Surpresas e Previsões.
Liga-me, enfurecido, um cliente, mais amigo do que cliente: “Você viu a pesquisa? Sua maldita previsão
está se concretizando. Vamos almoçar, que preciso falar com você.” e
desligou, melhor, bateu o telefone. Encontrei-o no restaurante de sempre,
agitando o gelo no copo com uísque. Estranhei, não era seu habito beber durante
o dia. Dei boa tarde e logo pressenti o que esperava: “boa tarde, o cacete. Marina já ganhou e como vamos conviver com essa
mulher que representa o passado? Fecho minha empresa e me mudo para Miami. E
tem mais: você é o culpado.” Esperei-o dar um demorado gole e comecei me
desculpando, afinal não era quem pilotava o avião que vitimou Eduardo Campos.

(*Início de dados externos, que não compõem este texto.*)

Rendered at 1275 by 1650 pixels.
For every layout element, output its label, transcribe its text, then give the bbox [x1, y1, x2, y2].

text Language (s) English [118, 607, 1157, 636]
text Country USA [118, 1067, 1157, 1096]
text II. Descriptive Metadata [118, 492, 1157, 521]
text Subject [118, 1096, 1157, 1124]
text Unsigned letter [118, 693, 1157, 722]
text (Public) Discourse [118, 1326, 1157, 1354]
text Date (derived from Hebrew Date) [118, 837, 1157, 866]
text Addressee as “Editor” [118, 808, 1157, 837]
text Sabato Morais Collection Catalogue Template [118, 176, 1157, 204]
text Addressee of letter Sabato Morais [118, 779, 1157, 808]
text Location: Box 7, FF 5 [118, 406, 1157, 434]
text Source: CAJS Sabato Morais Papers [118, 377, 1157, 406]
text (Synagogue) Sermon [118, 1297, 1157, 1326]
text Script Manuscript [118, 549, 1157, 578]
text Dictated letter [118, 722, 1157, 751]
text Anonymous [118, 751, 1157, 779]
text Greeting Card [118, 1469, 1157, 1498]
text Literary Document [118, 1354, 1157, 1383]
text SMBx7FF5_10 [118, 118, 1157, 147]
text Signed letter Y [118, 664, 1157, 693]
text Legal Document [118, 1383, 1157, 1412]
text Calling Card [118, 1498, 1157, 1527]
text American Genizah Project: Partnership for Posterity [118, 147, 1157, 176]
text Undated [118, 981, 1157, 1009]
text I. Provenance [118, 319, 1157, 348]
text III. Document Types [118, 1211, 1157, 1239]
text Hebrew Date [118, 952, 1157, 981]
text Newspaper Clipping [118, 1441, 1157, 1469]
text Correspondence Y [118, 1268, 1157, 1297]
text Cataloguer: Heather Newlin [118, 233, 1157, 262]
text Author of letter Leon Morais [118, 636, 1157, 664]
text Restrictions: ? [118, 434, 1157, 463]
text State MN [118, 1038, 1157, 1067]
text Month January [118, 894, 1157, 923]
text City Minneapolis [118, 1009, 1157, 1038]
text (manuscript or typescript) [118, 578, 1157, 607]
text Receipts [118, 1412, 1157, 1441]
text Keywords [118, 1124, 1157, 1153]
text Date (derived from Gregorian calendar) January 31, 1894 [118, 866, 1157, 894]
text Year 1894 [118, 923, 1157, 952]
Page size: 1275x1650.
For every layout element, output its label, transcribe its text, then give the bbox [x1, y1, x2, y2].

Depois – disse-lhe – a pesquisa foi realizada ainda no “quente” dessa morte. Vamos esperar o fato esfriar, os debates e
nova pesquisa, no decorrer de setembro, poderá mostrar quadro diferente. De
qualquer maneira, se se confirmar a vitoria de Marina, ela, que nenhuma
identidade tem com o PSB (aliás, no Brasil, os partidos políticos carecem de
qualquer identidade), terá que compor, à direita e à esquerda ou não conseguirá
governar. Meu amigo, olhar perdido, olhava-me sem ver e sem escutar, mergulhado
em seus pensamentos. Tentei mudar de assunto, falando do cachorro novo – o
oitavo – que chegara a minha casa. Irritado, ele me interrompeu: “cachorro, que cachorro, isto é hora de falar
em cachorro? Os negócios estão parados, a inflação se desamarrando e você vem
me falar em cachorro? O mundo, que nunca nos levou a sério, deve estar rindo de
nós, com essa opção maluca, Dilma ou Marina”. Procurei acalmá-lo, mostrando
o lado bom da vitoria da “sertaneja”:
os carros serão banidos e, em seu lugar, carruagens puxadas por eqüinos (os
mais ricos terão tílburi), desfilarão pela Avenida Paulista. Os shoppings
centers, estes templos malditos do consumismo, serão transformados em “centros de escambo”. Aos sábados, os homens trocarão seus
produtos: um par de sapatos, fabricado artesanalmente, valerá por exemplo, 20
quilos de arroz e 20 de feijão. A região de Itaquera, outrora aldeamento
indígena, será devolvida a seus antigos donos e o “Itaquerão” será utilizado para torneios e danças dos índios,
inclusive “para chamarem chuva”, que
bem estamos precisando. Voltaremos à caça, à pesca, ao cultivo familiar. Vida
simples, sem este estresse hodierno, que nos retém nos engarrafamentos. À
noite, sob a luz dos lampiões de gás, colocaremos cadeiras à porta e
recitaremos versos, enquanto as crianças – suprimidos os infames games e
celulares – brincarão de roda ou pega-pega. Aos domingos, com nossa melhor
roupa, iremos ao culto e depois, enquanto as mulheres preparam a macarronada,
nós, os homens, nos reuniremos para comentar as ultimas da Corte e bebericar
licor de genipapo. Enfim – arremato – Marina vai nos conduzir, com competência,
arrojo e celeridade ao século dezenove.
Meu amigo, que me ouvia estático, deu o último gole de uísque
e, sem dizer palavra, saiu, deixando-me a conta por pagar.